Once again called upon to expound his way before his lord who seemed only concerned to prove it wrong, Zhouzi asked after his own, but the ruler only told him what it was not. "There are in my lord's garden many birds of wonderful plumage," replied Zhouzi, "and among them are the peacock and the marsh pheasant. Does my lord take pleasure in these as do all those blessed to see them?"
"Indeed, I do," replied the lord.
"Is the resplendent pheasant splendid because it differs from the peacock? Or is the peacock praiseworthy because it is not the pheasant?" asked Zhouzi.
"Not at all," replied the lord. "They are magnificent for the plumage they have, not for the plumage they have not."
"Then might we correctly declare that their magnificence is theirs without reference to the other and that they are the same in their magnificence, but different in its expression?" continued Zhouzi.
"It is true in both cases," answered the lord.

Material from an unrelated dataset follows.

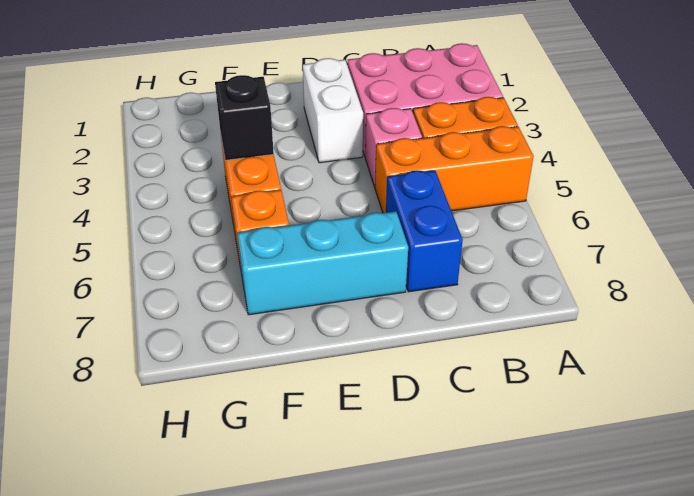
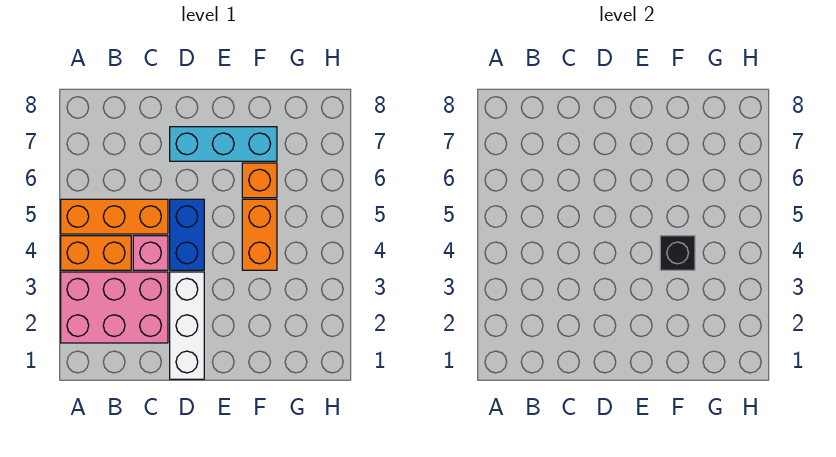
blue 1x2 brick [386,170,463,292] -> blue 1x2 brick moved to [170,199,204,270]
white 1x2 brick [303,58,363,163] -> white 1x3 brick [170,272,204,379]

"Now my lord has asked to hear of my simple way, yet is displeased it is not something else; yet when he is asked what way pleases him he only says what does not. Is this not comparable to dismissing the pheasant because it's plumage has no blue, and the peacock because it has too much? Is it not that to appreciate anything we must affirm it as it is? And is it not thus that we are able to appreciate and affirm each of the ten thousand disparate things?"
"This is true," replied the lord, "but words are not pheasants and ways are not peacocks. If your way is wrong, should I not tell you so?"
"You must display the plumage you have," answered Zhouzi, "as I do mine."